Problem requirements ▸
For every line in the records that has the word "bowl", make a copy.

Stored items from a collection

[Start of section]

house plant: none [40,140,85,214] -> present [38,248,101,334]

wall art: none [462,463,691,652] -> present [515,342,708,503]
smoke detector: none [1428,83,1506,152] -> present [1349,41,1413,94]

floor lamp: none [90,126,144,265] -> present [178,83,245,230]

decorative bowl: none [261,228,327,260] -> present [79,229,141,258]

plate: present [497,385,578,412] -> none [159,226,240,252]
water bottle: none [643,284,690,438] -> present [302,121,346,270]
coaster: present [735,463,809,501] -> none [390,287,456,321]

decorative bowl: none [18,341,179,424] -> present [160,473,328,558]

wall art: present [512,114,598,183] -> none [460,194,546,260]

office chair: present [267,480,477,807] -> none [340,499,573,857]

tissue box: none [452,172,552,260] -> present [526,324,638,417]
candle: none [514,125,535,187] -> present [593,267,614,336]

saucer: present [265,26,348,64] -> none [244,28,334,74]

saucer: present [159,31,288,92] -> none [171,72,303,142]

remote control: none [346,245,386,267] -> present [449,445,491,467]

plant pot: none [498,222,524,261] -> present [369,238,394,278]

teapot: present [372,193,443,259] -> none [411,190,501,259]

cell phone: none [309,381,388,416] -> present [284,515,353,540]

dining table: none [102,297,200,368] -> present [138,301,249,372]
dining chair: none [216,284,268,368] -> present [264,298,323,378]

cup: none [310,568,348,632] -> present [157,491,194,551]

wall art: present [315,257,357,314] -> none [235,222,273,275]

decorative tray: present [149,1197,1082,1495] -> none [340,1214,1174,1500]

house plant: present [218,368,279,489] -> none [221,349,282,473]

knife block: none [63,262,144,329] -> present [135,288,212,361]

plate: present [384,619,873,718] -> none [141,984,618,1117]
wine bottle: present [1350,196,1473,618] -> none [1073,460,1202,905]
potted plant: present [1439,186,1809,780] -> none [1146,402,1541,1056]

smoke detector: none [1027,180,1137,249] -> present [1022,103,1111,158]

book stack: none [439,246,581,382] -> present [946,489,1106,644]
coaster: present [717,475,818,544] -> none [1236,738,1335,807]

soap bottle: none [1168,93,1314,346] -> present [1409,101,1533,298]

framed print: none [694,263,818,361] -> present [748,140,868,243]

[End of section]

Task answer ▸
decorative bowl: none [261,228,327,260] -> present [79,229,141,258]
decorative bowl: none [18,341,179,424] -> present [160,473,328,558]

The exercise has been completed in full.